**Requirement**
Every entry below should be reproduced exactly; no picture is to be included.

Records drawn from a dataset
----------
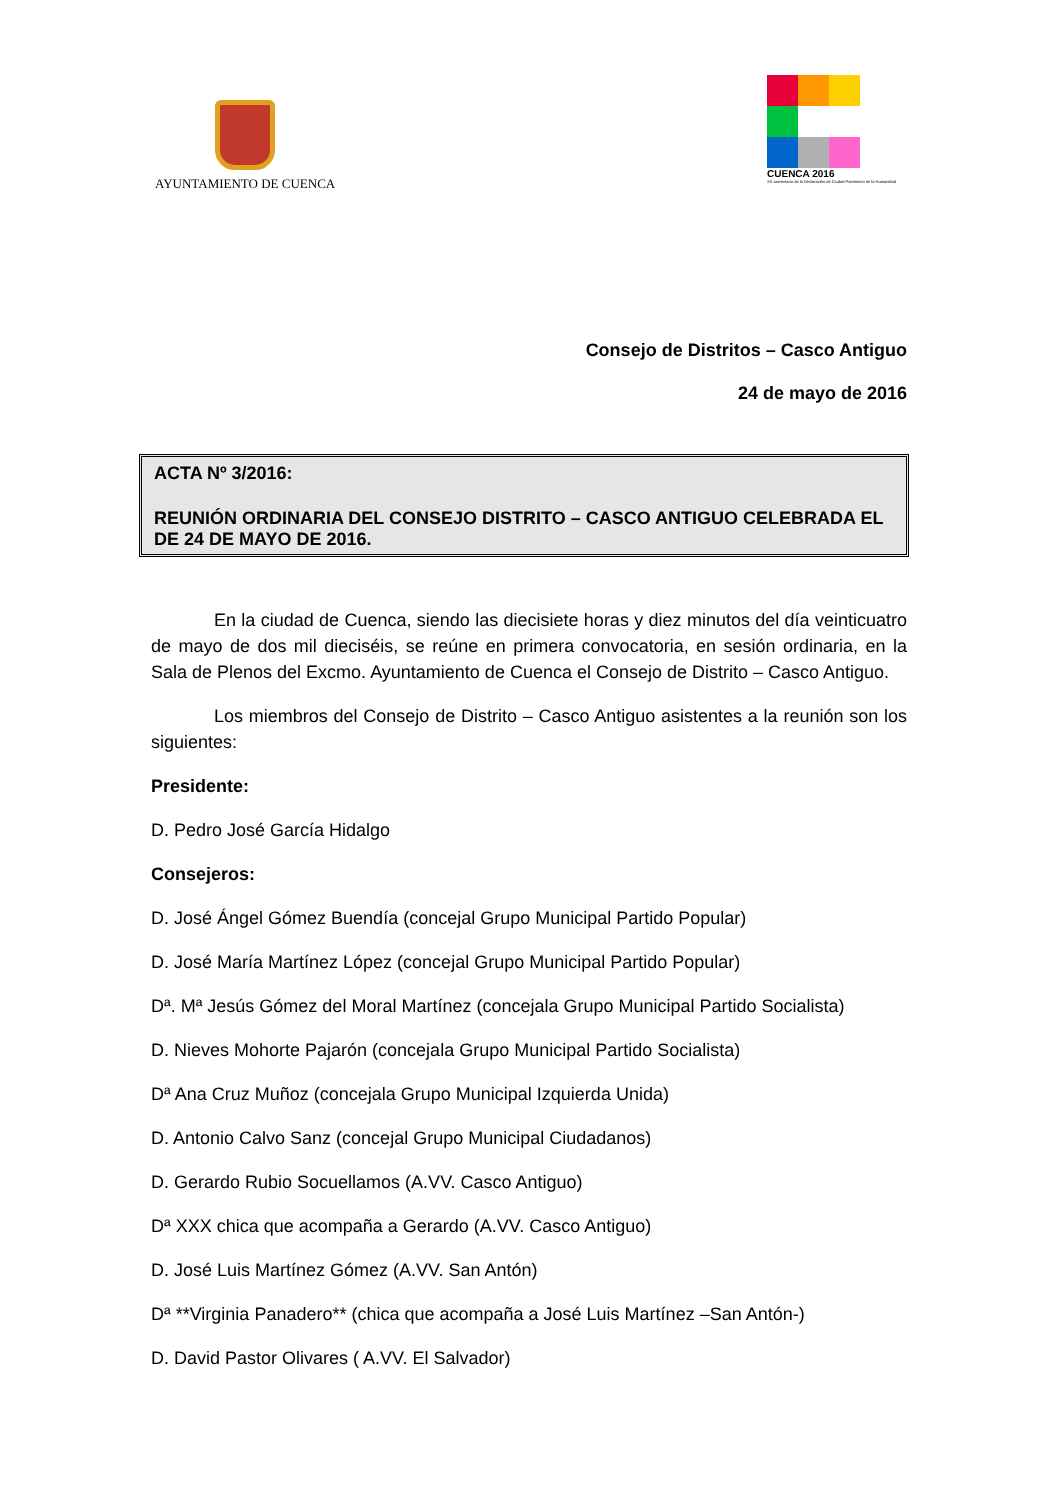AYUNTAMIENTO DE CUENCA
CUENCA 2016
XX aniversario de la Declaración de Ciudad Patrimonio de la Humanidad
Consejo de Distritos – Casco Antiguo
24 de mayo de 2016
ACTA Nº 3/2016:
REUNIÓN ORDINARIA DEL CONSEJO DISTRITO – CASCO ANTIGUO CELEBRADA EL DE 24 DE MAYO DE 2016.
En la ciudad de Cuenca, siendo las diecisiete horas y diez minutos del día veinticuatro de mayo de dos mil dieciséis, se reúne en primera convocatoria, en sesión ordinaria, en la Sala de Plenos del Excmo. Ayuntamiento de Cuenca el Consejo de Distrito – Casco Antiguo.
Los miembros del Consejo de Distrito – Casco Antiguo asistentes a la reunión son los siguientes:
Presidente:
D. Pedro José García Hidalgo
Consejeros:
D. José Ángel Gómez Buendía (concejal Grupo Municipal Partido Popular)
D. José María Martínez López (concejal Grupo Municipal Partido Popular)
Dª. Mª Jesús Gómez del Moral Martínez (concejala Grupo Municipal Partido Socialista)
D. Nieves Mohorte Pajarón (concejala Grupo Municipal Partido Socialista)
Dª Ana Cruz Muñoz (concejala Grupo Municipal Izquierda Unida)
D. Antonio Calvo Sanz (concejal Grupo Municipal Ciudadanos)
D. Gerardo Rubio Socuellamos (A.VV. Casco Antiguo)
Dª XXX chica que acompaña a Gerardo (A.VV. Casco Antiguo)
D. José Luis Martínez Gómez (A.VV. San Antón)
Dª **Virginia Panadero** (chica que acompaña a José Luis Martínez –San Antón-)
D. David Pastor Olivares ( A.VV. El Salvador)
----------
**Result of this exercise**
AYUNTAMIENTO DE CUENCA
CUENCA 2016
XX aniversario de la Declaración de Ciudad Patrimonio de la Humanidad
Consejo de Distritos – Casco Antiguo
24 de mayo de 2016
ACTA Nº 3/2016:
REUNIÓN ORDINARIA DEL CONSEJO DISTRITO – CASCO ANTIGUO CELEBRADA EL DE 24 DE MAYO DE 2016.
En la ciudad de Cuenca, siendo las diecisiete horas y diez minutos del día veinticuatro de mayo de dos mil dieciséis, se reúne en primera convocatoria, en sesión ordinaria, en la Sala de Plenos del Excmo. Ayuntamiento de Cuenca el Consejo de Distrito – Casco Antiguo.
Los miembros del Consejo de Distrito – Casco Antiguo asistentes a la reunión son los siguientes:
Presidente:
D. Pedro José García Hidalgo
Consejeros:
D. José Ángel Gómez Buendía (concejal Grupo Municipal Partido Popular)
D. José María Martínez López (concejal Grupo Municipal Partido Popular)
Dª. Mª Jesús Gómez del Moral Martínez (concejala Grupo Municipal Partido Socialista)
D. Nieves Mohorte Pajarón (concejala Grupo Municipal Partido Socialista)
Dª Ana Cruz Muñoz (concejala Grupo Municipal Izquierda Unida)
D. Antonio Calvo Sanz (concejal Grupo Municipal Ciudadanos)
D. Gerardo Rubio Socuellamos (A.VV. Casco Antiguo)
Dª XXX chica que acompaña a Gerardo (A.VV. Casco Antiguo)
D. José Luis Martínez Gómez (A.VV. San Antón)
Dª **Virginia Panadero** (chica que acompaña a José Luis Martínez –San Antón-)
D. David Pastor Olivares ( A.VV. El Salvador)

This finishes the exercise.